From the Star Ledger:
It’s almost like a dating service for people looking for a home. It starts with answering an involved questionnaire that poses the usual questions, such as how many bedrooms and bathrooms are you looking for.
But then it gets a bit more personal: Where did you grow up? What did you love-hate about it? What’s your work schedule like? How do you spend your summers? What type of commute do you prefer — train, boat, bus, car?
It’s a holistic approach to house shopping for people who want to leave the big city hassles, but not the city experience. It’s for folks who want to live in a neighborhood where the barista knows their name.
James and Samantha Cordon filled out the questionaire by Suburban Jungle Realty Group, a Manhattan-based real estate brokerage geared exclusively to helping New York City dwellers adjust to a move to the ’burbs.
According to U.S. Census Bureau data, about 41,450 New Yorkers crossed the Hudson River to plant their roots in the Garden State in 2011.
The Cordons were among the 2012 crop of transplants. They lived in the Park Slope section of Brooklyn for 10 years. He’s originally from Minnesota, and she grew up in Randolph. They met in college at Colgate University, found jobs in Manhattan, married and moved to Brooklyn.

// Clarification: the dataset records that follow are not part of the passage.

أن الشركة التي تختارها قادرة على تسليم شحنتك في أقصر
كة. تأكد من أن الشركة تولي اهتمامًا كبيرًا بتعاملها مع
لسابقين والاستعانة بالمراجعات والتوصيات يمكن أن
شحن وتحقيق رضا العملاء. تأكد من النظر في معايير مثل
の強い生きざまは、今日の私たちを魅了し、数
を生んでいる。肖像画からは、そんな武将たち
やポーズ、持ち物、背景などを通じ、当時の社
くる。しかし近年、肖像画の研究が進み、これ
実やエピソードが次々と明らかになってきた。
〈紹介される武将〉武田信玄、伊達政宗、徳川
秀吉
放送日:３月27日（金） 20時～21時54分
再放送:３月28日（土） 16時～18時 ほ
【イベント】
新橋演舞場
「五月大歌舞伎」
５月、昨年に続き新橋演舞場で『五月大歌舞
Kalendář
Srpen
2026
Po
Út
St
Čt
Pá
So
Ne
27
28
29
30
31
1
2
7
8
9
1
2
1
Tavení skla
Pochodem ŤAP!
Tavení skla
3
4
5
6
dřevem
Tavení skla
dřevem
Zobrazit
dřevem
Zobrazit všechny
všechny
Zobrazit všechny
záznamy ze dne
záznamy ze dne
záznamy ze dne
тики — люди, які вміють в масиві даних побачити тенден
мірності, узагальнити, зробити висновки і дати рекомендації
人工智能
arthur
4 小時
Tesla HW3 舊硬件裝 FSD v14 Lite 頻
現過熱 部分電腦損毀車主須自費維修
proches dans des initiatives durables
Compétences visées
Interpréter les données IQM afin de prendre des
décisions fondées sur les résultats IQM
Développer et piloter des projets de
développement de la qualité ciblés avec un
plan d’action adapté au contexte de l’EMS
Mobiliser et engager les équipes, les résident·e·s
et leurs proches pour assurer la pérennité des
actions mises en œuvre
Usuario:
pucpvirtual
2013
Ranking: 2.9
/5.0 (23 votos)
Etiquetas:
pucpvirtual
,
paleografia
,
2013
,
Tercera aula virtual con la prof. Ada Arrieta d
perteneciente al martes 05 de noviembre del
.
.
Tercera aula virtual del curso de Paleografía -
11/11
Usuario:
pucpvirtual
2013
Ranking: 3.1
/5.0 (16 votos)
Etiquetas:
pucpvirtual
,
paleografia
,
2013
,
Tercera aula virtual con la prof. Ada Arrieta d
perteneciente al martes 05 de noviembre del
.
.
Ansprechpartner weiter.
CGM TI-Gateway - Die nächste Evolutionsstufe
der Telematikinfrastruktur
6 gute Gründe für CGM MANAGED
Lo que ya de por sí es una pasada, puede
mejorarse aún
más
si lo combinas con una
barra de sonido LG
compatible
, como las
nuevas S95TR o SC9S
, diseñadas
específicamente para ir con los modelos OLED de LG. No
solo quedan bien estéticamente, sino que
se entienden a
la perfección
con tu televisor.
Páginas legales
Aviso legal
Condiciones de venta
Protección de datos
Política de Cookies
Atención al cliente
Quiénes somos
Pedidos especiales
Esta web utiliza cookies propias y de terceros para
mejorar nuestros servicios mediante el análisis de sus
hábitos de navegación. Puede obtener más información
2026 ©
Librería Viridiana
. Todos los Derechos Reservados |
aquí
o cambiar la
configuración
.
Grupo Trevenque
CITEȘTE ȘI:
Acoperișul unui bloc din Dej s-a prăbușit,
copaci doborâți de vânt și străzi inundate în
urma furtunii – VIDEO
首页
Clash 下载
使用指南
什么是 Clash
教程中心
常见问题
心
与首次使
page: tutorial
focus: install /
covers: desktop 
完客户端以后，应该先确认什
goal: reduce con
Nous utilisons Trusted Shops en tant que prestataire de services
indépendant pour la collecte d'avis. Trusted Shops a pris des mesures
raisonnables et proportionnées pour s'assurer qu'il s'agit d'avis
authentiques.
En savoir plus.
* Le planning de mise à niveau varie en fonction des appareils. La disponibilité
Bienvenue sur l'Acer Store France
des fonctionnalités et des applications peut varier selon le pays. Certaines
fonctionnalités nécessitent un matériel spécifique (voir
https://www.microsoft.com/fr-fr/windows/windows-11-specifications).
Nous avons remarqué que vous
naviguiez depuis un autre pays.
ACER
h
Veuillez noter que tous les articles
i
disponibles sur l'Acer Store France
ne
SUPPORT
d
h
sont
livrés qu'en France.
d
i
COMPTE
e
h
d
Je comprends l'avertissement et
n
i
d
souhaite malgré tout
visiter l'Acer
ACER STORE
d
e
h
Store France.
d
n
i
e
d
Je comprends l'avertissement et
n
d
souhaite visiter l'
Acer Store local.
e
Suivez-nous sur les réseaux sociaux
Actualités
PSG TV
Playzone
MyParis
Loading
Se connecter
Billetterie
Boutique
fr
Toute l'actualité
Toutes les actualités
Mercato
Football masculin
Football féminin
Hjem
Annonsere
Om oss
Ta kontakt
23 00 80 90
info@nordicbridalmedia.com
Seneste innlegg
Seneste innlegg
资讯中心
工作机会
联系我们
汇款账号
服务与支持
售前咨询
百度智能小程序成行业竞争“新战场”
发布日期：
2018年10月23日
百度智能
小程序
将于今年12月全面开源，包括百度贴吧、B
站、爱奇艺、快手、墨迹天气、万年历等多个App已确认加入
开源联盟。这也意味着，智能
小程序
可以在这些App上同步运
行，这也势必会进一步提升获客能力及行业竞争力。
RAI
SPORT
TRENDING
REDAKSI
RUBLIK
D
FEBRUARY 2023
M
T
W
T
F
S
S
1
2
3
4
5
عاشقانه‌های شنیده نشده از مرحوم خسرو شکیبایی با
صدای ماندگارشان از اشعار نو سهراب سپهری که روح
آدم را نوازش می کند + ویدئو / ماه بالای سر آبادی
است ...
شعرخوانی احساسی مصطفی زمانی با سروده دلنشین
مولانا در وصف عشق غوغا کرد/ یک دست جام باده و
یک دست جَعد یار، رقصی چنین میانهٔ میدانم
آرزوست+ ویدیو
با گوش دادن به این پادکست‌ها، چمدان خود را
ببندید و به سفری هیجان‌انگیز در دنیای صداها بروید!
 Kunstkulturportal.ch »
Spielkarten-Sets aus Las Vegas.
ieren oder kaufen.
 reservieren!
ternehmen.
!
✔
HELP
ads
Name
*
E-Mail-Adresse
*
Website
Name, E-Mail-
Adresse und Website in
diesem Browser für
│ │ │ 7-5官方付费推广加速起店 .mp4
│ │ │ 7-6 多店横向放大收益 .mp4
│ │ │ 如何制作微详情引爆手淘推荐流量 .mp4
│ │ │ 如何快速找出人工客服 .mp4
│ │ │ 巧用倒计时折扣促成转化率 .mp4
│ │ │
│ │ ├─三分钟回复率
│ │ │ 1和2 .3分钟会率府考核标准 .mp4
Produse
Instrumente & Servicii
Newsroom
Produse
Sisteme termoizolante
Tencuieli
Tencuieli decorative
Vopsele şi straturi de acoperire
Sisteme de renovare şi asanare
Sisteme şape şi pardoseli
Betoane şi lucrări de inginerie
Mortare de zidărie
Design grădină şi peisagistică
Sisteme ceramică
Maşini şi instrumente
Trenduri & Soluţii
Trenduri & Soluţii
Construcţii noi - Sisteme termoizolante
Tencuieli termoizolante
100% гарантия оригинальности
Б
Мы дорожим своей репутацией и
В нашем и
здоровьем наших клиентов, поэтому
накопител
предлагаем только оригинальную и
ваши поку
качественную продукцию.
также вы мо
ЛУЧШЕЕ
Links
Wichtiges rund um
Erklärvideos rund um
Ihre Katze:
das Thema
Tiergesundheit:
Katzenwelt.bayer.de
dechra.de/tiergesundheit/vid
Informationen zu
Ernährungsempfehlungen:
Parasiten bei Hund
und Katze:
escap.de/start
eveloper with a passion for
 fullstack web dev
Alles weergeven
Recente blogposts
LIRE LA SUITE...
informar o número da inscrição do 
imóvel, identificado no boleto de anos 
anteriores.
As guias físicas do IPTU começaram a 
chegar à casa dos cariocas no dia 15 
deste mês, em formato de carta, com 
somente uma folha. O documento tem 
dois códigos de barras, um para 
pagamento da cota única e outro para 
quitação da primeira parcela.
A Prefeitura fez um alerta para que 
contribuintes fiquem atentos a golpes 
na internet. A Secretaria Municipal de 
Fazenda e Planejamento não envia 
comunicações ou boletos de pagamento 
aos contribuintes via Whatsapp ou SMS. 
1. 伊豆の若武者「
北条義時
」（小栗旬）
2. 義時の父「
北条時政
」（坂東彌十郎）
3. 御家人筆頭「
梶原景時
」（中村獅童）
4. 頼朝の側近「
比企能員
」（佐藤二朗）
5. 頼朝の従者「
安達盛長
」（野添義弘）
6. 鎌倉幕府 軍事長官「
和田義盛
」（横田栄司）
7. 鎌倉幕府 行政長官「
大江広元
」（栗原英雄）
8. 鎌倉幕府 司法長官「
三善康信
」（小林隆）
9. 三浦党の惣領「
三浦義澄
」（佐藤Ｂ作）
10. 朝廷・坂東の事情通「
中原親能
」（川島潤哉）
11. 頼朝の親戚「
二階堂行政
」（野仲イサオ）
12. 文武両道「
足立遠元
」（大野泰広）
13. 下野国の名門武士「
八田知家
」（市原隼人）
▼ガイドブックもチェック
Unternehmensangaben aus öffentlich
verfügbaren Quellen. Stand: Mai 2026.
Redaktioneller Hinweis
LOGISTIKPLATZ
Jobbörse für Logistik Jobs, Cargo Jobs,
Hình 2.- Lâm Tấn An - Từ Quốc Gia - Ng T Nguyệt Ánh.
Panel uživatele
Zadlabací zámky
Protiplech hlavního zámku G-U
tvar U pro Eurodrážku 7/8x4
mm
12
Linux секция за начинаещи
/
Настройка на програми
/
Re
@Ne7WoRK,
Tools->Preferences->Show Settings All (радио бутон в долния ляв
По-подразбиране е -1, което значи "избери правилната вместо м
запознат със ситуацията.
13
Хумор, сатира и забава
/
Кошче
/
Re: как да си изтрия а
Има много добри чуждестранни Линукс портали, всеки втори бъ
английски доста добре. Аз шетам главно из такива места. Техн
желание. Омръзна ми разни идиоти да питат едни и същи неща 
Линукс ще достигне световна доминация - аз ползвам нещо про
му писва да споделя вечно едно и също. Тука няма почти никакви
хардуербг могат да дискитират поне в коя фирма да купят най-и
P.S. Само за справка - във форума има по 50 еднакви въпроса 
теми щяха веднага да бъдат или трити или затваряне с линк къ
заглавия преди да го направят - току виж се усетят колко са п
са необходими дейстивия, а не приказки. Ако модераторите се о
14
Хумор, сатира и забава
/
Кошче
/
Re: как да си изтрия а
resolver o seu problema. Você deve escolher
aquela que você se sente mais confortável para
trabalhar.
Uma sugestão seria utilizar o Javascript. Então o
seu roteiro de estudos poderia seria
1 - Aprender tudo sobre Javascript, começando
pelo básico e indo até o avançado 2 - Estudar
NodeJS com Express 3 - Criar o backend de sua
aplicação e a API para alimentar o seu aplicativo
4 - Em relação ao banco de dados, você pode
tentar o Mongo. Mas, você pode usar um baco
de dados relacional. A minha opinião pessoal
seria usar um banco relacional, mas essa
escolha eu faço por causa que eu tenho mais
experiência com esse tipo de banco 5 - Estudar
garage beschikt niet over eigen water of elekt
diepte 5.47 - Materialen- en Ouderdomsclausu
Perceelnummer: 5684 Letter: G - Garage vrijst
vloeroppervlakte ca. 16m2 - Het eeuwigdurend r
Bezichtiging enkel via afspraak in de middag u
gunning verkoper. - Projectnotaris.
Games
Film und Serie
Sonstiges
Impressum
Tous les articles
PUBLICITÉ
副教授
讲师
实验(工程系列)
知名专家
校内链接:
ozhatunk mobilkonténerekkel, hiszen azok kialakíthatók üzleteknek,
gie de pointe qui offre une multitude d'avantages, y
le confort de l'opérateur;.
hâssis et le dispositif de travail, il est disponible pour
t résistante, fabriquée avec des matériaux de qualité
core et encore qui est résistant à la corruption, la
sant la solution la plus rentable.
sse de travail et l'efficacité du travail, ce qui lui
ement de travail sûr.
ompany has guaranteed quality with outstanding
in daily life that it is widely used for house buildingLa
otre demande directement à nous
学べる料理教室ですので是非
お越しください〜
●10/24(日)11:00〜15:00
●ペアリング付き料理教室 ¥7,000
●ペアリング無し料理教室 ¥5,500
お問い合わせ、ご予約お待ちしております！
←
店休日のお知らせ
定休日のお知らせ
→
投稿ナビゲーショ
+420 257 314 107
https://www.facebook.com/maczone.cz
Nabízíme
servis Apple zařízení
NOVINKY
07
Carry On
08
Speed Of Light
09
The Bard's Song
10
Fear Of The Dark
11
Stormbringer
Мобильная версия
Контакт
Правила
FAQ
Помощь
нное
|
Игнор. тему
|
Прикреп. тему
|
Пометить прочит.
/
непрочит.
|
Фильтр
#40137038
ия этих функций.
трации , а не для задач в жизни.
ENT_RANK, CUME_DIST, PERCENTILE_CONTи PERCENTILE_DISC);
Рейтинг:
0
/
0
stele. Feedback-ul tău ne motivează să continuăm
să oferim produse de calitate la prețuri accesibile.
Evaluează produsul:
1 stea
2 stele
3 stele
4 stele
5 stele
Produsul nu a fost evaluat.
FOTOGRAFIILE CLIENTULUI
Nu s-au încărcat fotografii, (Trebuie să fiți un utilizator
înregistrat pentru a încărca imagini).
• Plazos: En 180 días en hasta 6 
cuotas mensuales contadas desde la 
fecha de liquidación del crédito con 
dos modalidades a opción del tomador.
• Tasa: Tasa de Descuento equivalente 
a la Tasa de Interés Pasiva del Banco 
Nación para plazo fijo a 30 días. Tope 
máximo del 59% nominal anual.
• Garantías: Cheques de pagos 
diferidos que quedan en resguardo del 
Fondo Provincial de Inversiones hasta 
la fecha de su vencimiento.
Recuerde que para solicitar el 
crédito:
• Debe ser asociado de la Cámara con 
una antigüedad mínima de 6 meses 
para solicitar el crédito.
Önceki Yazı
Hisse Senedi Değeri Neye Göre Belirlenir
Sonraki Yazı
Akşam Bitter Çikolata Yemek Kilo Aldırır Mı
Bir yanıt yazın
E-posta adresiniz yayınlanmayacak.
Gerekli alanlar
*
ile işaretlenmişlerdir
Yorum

“It was a great neighborhood,” James Cordon said. “It had old brownstones, great restaurants, great bars, great everything.”
But then along came their daughter, “and as soon as she started to walk,” he said, “we felt the walls collapse on us. It was a space issue.”
Alison Bernstein, founder of Suburban Jungle Realty Group, said a significant portion of her business comes from Brooklyn, the once-trendy but now almost-as-pricey alternative to Manhattan.
“We work with a significant number of Brooklyn buyers,” she said, “and typically what I hear is, ‘I don’t want to be in the suburbs, I want a Brooklyn-y type environment.’ ”
She points them north to Connecticut, east to Long Island, and west toward New Jersey.
“New Jersey is always very popular with us,” she said, mentioning towns like Montclair and Cedar Grove that have a chic feel and easy access into Manhattan.
The Cordons found their home in Glen Ridge and moved from a “great”-but-cramped condo into a six-bedroom house with a fenced-in yard.
“We loved Park Slope,” said Cordon, a financial adviser with Morgan Stanley, “but we also loved Glen Ridge because it had a nice urban vibe that hearkened back to Brooklyn.”